APOLOGIA

The fool looked around at a loss, without a clue of what was going on. Elbov gave the fool a clout on the ear. The fool flew out of his chair and dropped to the floor. Elbov gave him a kick and the fool went flying through the doorway and rolled down the stairs.

So it is in life: a fool through and through and yet he wants to express himself. They need to be punched in the snout. That’s right, in the snout!

—Daniil Kharms, “A neck stuck out from the collar of the fool’s shirt…”

 

(CLOWN tumbles down stairs and spills onto the page. They clamber to their feet and play off their injuries, pacing back and forth.)

CLOWN: “Rationale,” a too-sweet perfume safe inside its rose-glass atomizer.

(Their ear is bleeding, their eye is black, their smile shining.)

CLOWN: A collapsing chair: pure information.

(They wear military garb five sizes too large for their frame, which is decorated with various regalia: a miniature plate, an upside-down candle, a daisy.)

CLOWN: Death has perfected tense, a past inside a present in which the future is nonexistent.

(Each step they take claps wooden, an awkward effort, as if their shoes are made of crate.)

CLOWN: “Over the top,” those soldiers who head over the trenches and into active fire.

(Dusty, each move poofs a yellowish haze from their uniform.)

CLOWN: Some cigars explode. Some walk wires. Some eat fire.

(They light the upside-down candle with their thumb. The shirt catches fire.)

CLOWN: The options of theater are plentiful: kill or bomb.

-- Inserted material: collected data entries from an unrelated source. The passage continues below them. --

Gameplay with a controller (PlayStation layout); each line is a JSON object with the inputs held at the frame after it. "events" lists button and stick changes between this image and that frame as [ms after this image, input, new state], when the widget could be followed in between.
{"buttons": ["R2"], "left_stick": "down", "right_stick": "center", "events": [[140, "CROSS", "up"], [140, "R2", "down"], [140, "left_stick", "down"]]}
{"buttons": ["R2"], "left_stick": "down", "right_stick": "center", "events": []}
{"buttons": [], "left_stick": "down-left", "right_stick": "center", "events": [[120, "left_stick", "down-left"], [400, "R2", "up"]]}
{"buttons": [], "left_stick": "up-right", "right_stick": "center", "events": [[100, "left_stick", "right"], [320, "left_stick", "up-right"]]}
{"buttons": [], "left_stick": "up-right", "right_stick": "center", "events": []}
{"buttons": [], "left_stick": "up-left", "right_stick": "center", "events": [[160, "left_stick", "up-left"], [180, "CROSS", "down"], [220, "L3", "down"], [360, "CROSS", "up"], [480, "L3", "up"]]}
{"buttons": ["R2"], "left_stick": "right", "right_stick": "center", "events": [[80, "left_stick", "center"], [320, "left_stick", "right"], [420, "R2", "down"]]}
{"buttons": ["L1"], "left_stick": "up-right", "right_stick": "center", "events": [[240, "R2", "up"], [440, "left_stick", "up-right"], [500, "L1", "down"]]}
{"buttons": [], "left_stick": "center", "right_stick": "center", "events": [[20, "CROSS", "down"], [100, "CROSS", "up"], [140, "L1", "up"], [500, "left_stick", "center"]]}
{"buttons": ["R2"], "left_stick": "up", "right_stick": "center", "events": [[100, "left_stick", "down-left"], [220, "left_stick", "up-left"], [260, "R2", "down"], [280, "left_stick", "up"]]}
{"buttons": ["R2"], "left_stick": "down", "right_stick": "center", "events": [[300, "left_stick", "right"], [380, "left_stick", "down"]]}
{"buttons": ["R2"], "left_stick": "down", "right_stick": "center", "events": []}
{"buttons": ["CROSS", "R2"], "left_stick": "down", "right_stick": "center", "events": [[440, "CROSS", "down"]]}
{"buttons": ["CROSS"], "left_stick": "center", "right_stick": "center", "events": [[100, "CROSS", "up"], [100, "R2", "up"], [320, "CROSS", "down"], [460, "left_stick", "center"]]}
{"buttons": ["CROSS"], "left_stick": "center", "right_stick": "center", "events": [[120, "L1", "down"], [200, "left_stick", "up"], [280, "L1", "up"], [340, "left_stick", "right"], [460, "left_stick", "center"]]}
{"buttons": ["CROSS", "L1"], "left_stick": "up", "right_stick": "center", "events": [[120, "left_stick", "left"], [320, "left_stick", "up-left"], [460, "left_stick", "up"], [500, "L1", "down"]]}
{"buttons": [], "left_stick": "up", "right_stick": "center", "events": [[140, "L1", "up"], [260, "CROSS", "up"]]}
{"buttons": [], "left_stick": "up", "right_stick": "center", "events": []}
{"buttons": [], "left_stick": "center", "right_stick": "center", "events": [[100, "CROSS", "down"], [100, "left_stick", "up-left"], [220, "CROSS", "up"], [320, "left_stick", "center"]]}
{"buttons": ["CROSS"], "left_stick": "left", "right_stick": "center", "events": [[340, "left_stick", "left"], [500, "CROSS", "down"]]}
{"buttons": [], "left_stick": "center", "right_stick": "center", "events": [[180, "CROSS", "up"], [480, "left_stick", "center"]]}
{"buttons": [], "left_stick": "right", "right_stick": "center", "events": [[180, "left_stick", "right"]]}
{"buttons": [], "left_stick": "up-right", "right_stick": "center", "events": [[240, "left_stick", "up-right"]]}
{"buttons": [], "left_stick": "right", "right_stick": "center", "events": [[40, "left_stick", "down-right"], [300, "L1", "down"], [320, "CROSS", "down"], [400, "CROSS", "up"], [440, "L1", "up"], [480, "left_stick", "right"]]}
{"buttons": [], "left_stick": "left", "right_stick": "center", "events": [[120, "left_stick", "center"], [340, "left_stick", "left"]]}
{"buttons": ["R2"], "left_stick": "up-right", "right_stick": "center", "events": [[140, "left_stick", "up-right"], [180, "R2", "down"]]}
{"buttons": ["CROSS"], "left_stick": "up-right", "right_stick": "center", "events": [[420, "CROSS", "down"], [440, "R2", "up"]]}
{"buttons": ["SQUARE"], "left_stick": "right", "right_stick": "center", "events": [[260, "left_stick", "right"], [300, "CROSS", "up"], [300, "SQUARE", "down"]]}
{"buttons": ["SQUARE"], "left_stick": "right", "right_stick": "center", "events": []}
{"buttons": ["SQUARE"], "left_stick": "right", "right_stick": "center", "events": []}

(They spin the miniature plate on their pinky. The flames spread.)

CLOWN: The official term for merry-go-round music: screamers.

(With the other hand, they pluck the daisy from their breast, and attempt to squirt out the blaze. No luck. The plate and the daisy are chucked.)

CLOWN: Children grow old like the lyric.

(From hammerspace, a six-foot daisy is drawn—this one equipped with an extinguisher at its stamen. The fire chokes on the flower’s foam.)

CLOWN: “Advance guard,” highly likely to die.

(The shoes on their feet, upon closer inspection: two coffins. A little tap dance. Exit page left.)
 
 

OPEN FLOOR POLICY

(UNCLE SAM and LENIN take their turn at an open mic night.)

UNCLE SAM: (Democratically.) You have to make the floor.

LENIN: That’s right. (Pecks UNCLE SAM on cheek.)

UNCLE SAM: I said I don’t have the floor—I make the floor! (Stomps. Pecks LENIN on cheek.)

LENIN: That’s right! (Pecks UNCLE SAM on cheek.) I’ll be back in a couple hours. (Gets out car keys, drives to the nearest hardware store to pick up flooring materials and day laborers.)

(While waiting for LENIN to return, UNCLE SAM tells Labor Party jokes, such as…

Q: How do you tell a construction worker from a chemist?
A: Ask them to pronounce “Unionized.”

or

Q: Why does a front door cost $1000?
A: …

…LENIN returns with CREW, equipped with crowbars and little league aluminum baseball bats. LENIN pecks UNCLE SAM on cheek.)

(Construction forces audience to lift up their folding chairs.)

(SAM pecks LENIN on cheek.)

(The existing floor—terrazzo—is busted up in record time.)

(LENIN pecks SAM on cheek.)

(Budweisers are knocked out of the audience’s hands, noses are pulled and pinched.)

(SAM pecks LENIN on cheek.)

(They eat the audience’s cigarettes three at a time, pecking each other on the cheek after each meal.)

(They flop the audience’s Monopoly games and kick the plastic properties across the jackhammered concrete foundation; a kiss, with tongue.)

(SAM and LENIN turn over the mic and hold hands on the way back to their seats, which have since been rendered shrapnel. They bleed.)